New Mexico Optional Advance Health Care Directive Form Page 1 of 5
New Mexico Optional Advance Health Care Directive Form
EXPLANATION FOR MEMBERS
You have the right to give instructions about your own health care. You also have the right to name
someone else to make health care decisions for you. This form lets you do either or both of these things. It
also lets you express your wishes regarding the designation of your primary physician.
THIS FORM IS OPTIONAL. Each paragraph and word of this form is also optional. If you use this form,
you may cross out, complete or modify all or any part of it. You are free to use a different form. If you
use this form, be sure to sign it and date it.
PART 1 of this form is a power of attorney for health care. PART 1 lets you name another individual as
agent to make health care decisions for you if you become incapable of making your own decisions or if
you want someone else to make those decisions for you now even though you are still capable. You may
also name an alternate agent to act for you if your first choice is not willing, able or reasonably available
to make decisions for you. Unless related to you, your agent may not be an owner, operator or employee
of a health care institution at which you are receiving care.

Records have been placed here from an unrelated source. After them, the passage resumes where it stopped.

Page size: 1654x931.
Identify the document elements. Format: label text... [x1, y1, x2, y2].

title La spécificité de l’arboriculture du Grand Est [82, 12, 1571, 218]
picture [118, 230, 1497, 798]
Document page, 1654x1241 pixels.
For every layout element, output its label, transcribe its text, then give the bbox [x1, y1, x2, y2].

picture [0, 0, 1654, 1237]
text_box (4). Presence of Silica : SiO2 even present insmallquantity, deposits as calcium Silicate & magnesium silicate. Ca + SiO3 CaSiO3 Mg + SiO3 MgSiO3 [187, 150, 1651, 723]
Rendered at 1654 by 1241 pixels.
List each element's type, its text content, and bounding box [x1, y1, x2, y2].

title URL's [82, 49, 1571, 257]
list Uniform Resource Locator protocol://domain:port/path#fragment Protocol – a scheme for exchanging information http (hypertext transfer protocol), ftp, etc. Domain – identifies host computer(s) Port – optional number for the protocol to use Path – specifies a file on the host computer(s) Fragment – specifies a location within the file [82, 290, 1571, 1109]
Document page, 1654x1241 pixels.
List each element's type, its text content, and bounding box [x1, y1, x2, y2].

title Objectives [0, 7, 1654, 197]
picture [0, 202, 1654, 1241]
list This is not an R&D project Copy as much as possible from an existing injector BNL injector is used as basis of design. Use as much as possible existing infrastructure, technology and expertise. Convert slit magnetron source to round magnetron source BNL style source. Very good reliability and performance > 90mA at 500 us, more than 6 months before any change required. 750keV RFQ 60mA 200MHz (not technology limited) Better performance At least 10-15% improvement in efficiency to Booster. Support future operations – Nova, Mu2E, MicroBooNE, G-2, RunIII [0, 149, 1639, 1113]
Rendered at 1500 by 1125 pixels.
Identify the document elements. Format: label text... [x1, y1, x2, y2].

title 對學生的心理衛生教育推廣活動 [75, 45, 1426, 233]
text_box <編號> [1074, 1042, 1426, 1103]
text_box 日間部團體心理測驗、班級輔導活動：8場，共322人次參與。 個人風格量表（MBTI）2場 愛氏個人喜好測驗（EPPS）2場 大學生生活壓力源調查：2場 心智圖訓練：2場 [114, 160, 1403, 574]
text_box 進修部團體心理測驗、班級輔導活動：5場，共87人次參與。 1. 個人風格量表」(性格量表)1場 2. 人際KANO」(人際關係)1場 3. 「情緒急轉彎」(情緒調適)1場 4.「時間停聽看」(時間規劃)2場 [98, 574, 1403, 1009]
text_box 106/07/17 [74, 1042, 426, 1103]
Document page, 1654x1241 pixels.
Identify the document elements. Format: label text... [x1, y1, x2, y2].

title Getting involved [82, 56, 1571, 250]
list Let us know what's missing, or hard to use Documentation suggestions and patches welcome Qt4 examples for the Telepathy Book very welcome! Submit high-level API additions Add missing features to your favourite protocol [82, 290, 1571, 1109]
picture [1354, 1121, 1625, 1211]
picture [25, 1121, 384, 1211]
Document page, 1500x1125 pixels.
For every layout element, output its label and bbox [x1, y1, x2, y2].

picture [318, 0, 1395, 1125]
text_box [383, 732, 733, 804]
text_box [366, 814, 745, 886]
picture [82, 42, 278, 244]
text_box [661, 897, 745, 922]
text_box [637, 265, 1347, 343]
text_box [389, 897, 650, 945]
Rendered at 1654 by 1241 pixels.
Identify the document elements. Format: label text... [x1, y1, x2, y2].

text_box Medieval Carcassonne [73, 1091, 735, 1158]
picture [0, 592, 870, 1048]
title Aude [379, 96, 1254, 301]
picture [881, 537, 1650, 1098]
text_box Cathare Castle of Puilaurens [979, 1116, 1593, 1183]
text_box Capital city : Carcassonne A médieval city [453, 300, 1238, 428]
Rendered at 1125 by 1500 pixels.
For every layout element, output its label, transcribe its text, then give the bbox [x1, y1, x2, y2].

Unless the form you sign limits the authority of your agent, your agent may make all health care decisions
for you. This form has a place for you to limit the authority of your agent. You need not limit the
authority of your agent if you wish to rely on your agent for all health care decisions that may have to be
made. If you choose not to limit the authority of your agent, your agent will have the right to:
1. Consent or refuse consent to any care, treatment, service or procedure to maintain, diagnose or
otherwise affect a physical or mental condition;
2. Select or discharge health care providers and institutions;
3. Approve or disapprove diagnostic tests, surgical procedures, programs of medication and orders
not to resuscitate; and
4. Direct the provision, withholding or withdrawal of artificial nutrition and hydration and all other
forms of health care.
PART 2 of this form lets you give specific instructions about any aspect of your health care. Choices are
provided for you to express your wishes regarding life-sustaining treatment, including the provision of
artificial nutrition and hydration, as well as the provision of pain relief. In addition, you may express your
wishes regarding whether you want to make an anatomical gift of some or all of your organs and tissue.
Space is also provided for you to add to the choices you have made or for you to write out any additional
wishes.
PART 3 of this form lets you designate a physician to have primary responsibility for your health care.
After completing this form, sign and date the form at the end. It is recommended but not required that you
request two other individuals to sign as witnesses. Give a copy of the signed and completed form to your
physician, to any other health care providers you may have, to any health care institution at which you are
receiving care and to any health care agents you have named. You should talk to the person you have
named as agent to make sure that he or she understands your wishes and is willing to take the
responsibility.
You have the right to revoke this advance health care directive or replace this form at any time.